■ Exercise directions:
Scan the entries below for the word "ctrl" and copy every line where it turns up.

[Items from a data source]
════════

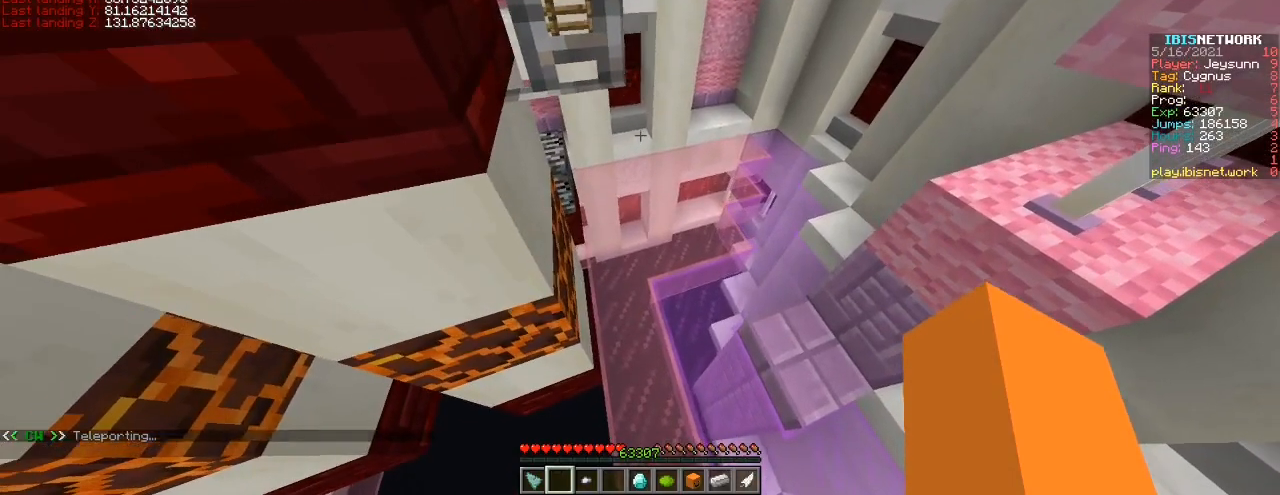
{"keys": [], "events": [[83, "a", "down"], [83, "s", "down"], [300, "a", "up"], [300, "s", "up"], [350, "ctrl", "up"]]}
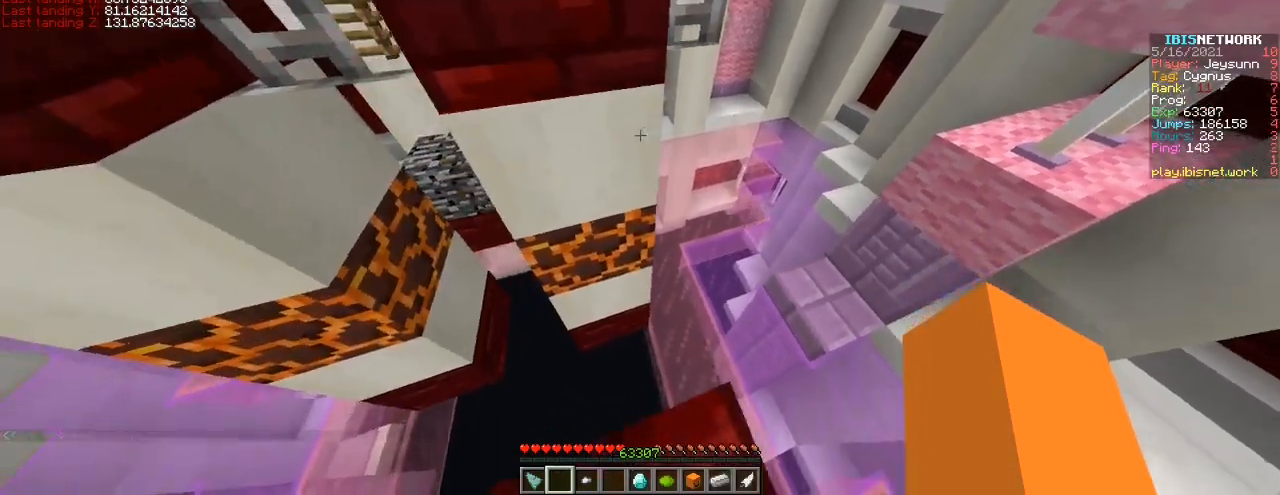
{"keys": ["shift", "space"], "events": [[350, "shift", "down"], [400, "space", "down"]]}
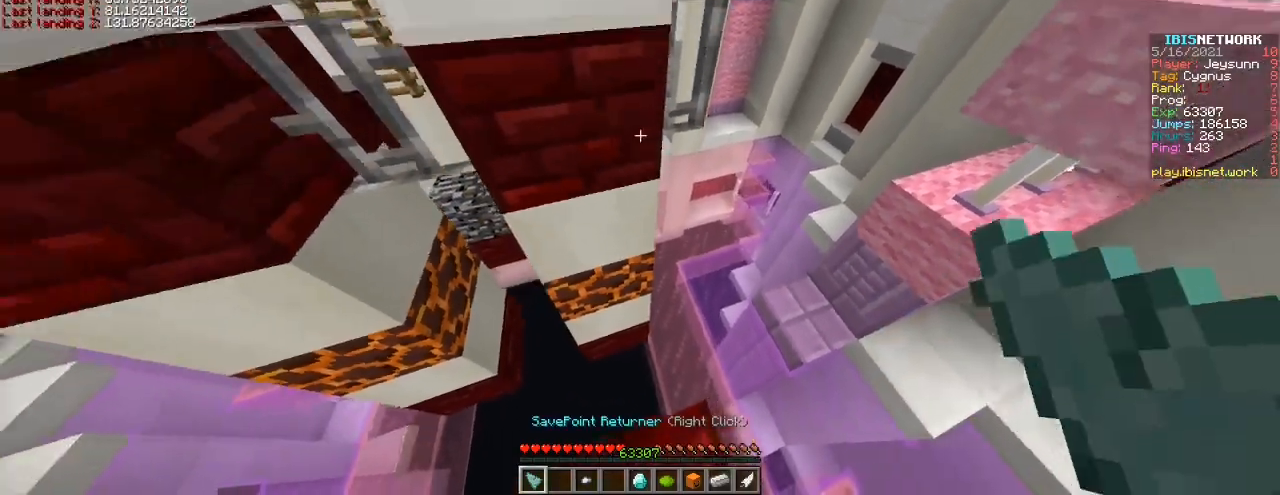
{"keys": ["ctrl"], "events": [[100, "space", "up"], [250, "shift", "up"], [283, "ctrl", "down"]]}
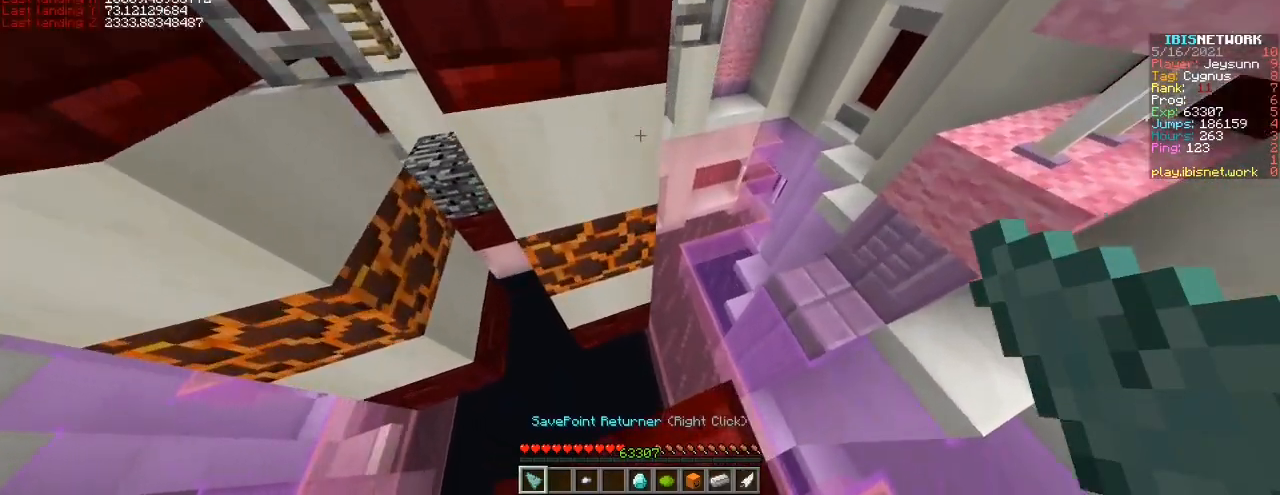
{"keys": ["a", "ctrl", "space", "w"], "events": [[100, "d", "down"], [100, "w", "down"], [350, "a", "down"], [350, "space", "down"], [400, "d", "up"]]}
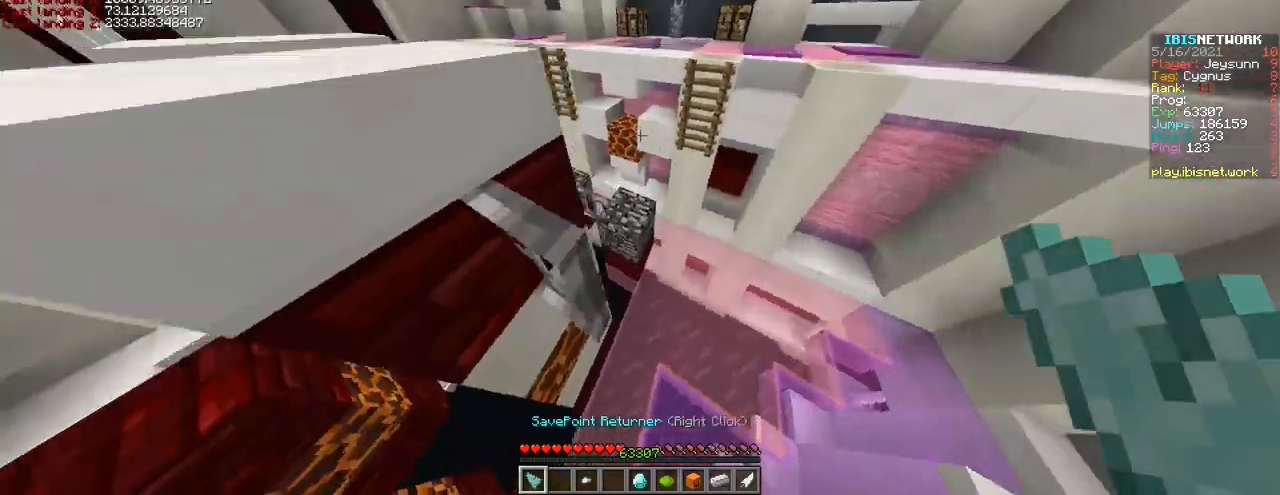
{"keys": ["a", "ctrl", "space", "w"], "events": []}
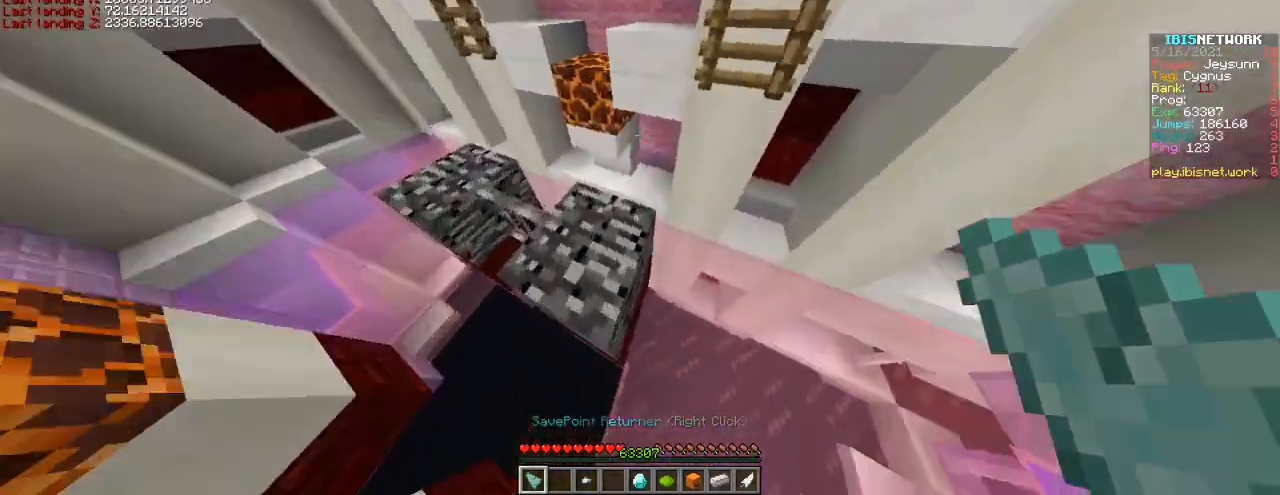
{"keys": ["a", "shift", "w"], "events": [[50, "a", "up"], [50, "d", "down"], [200, "ctrl", "up"], [300, "a", "down"], [300, "space", "up"], [350, "shift", "down"], [400, "d", "up"]]}
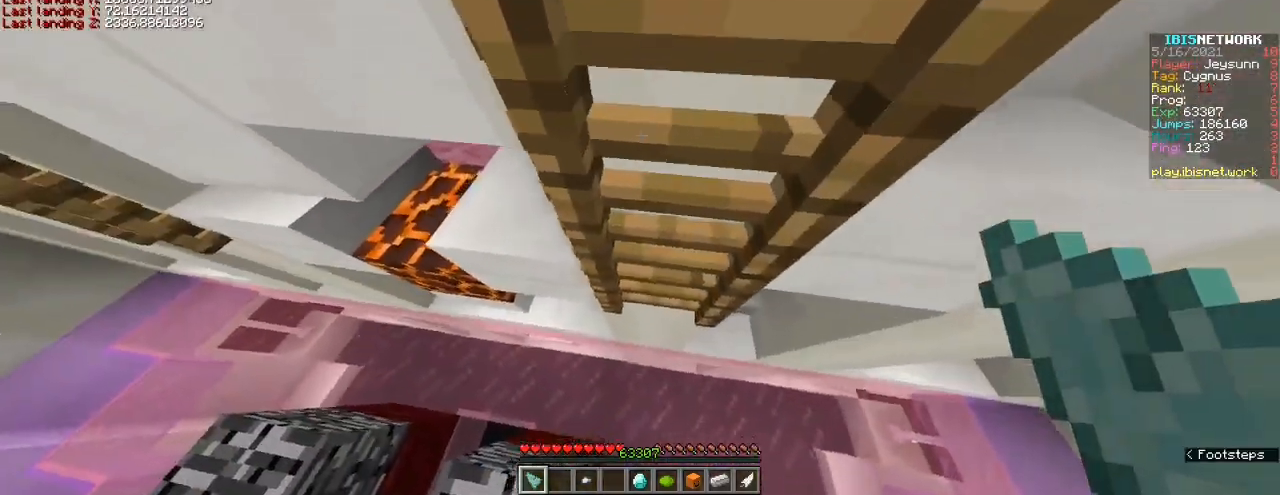
{"keys": ["a", "shift", "w"], "events": [[200, "a", "up"], [350, "a", "down"]]}
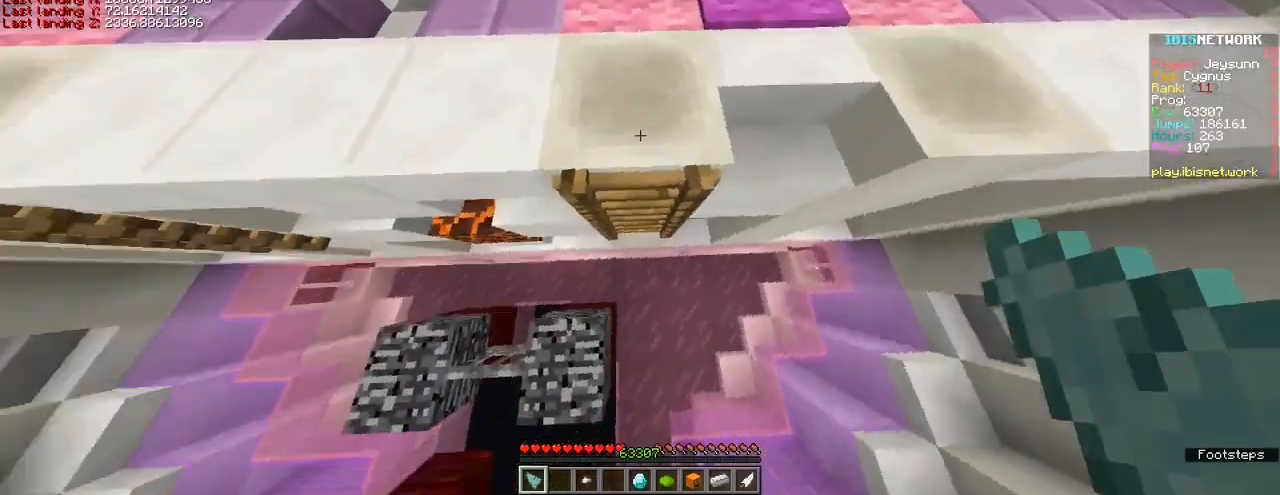
{"keys": ["d", "shift", "w"], "events": [[150, "a", "up"], [183, "d", "down"]]}
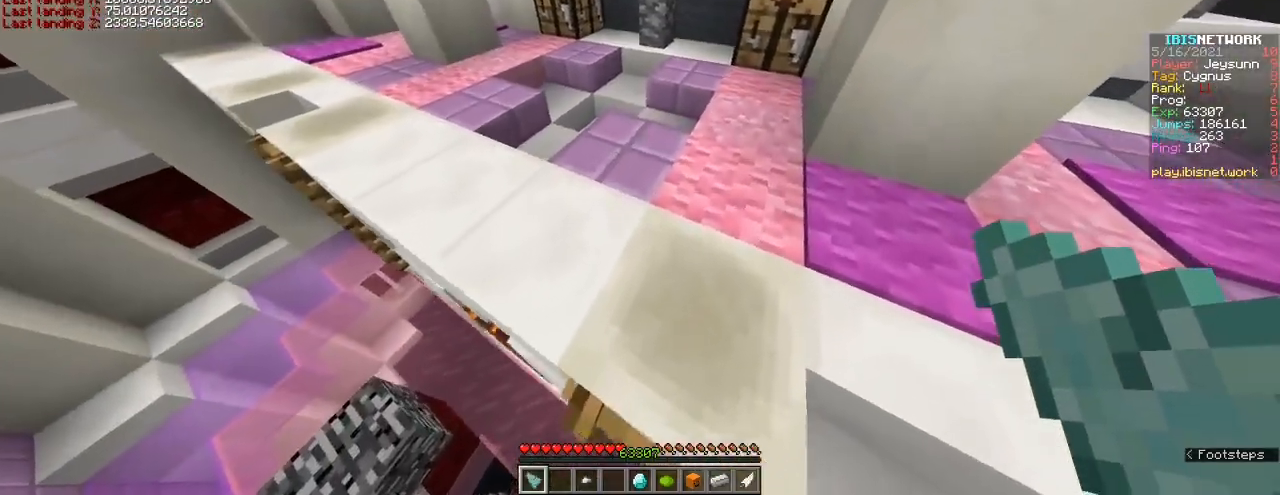
{"keys": [], "events": [[150, "d", "up"], [150, "w", "up"], [200, "shift", "up"]]}
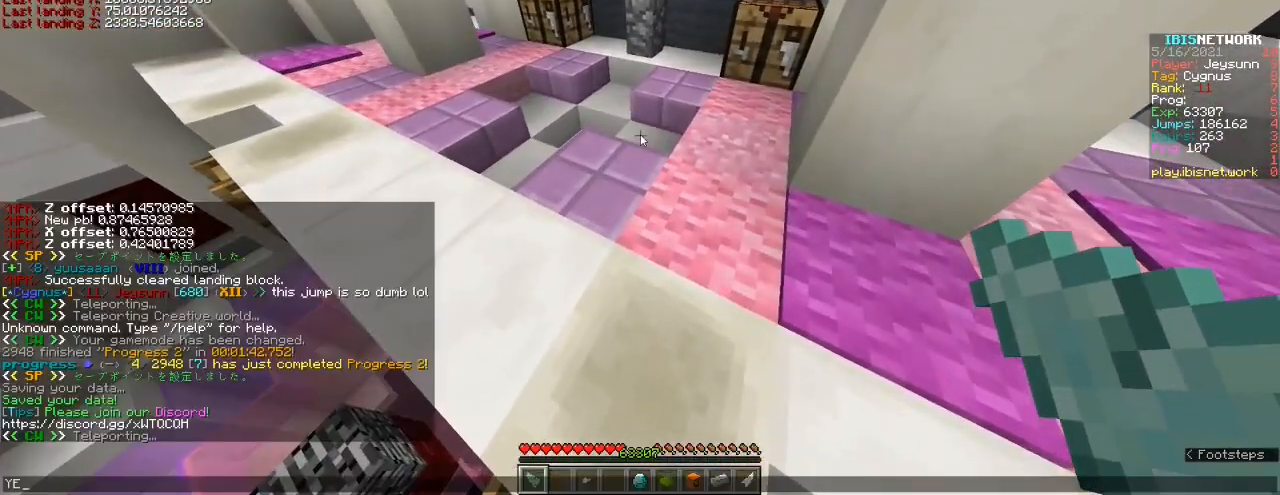
{"keys": ["d", "shift", "w"], "events": [[100, "s", "down"], [100, "shift", "down"], [133, "s", "up"], [183, "shift", "up"], [283, "d", "down"], [350, "w", "down"], [450, "shift", "down"]]}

════════

■ Solution to this exercise:
{"keys": [], "events": [[83, "a", "down"], [83, "s", "down"], [300, "a", "up"], [300, "s", "up"], [350, "ctrl", "up"]]}
{"keys": ["ctrl"], "events": [[100, "space", "up"], [250, "shift", "up"], [283, "ctrl", "down"]]}
{"keys": ["a", "ctrl", "space", "w"], "events": [[100, "d", "down"], [100, "w", "down"], [350, "a", "down"], [350, "space", "down"], [400, "d", "up"]]}
{"keys": ["a", "ctrl", "space", "w"], "events": []}
{"keys": ["a", "shift", "w"], "events": [[50, "a", "up"], [50, "d", "down"], [200, "ctrl", "up"], [300, "a", "down"], [300, "space", "up"], [350, "shift", "down"], [400, "d", "up"]]}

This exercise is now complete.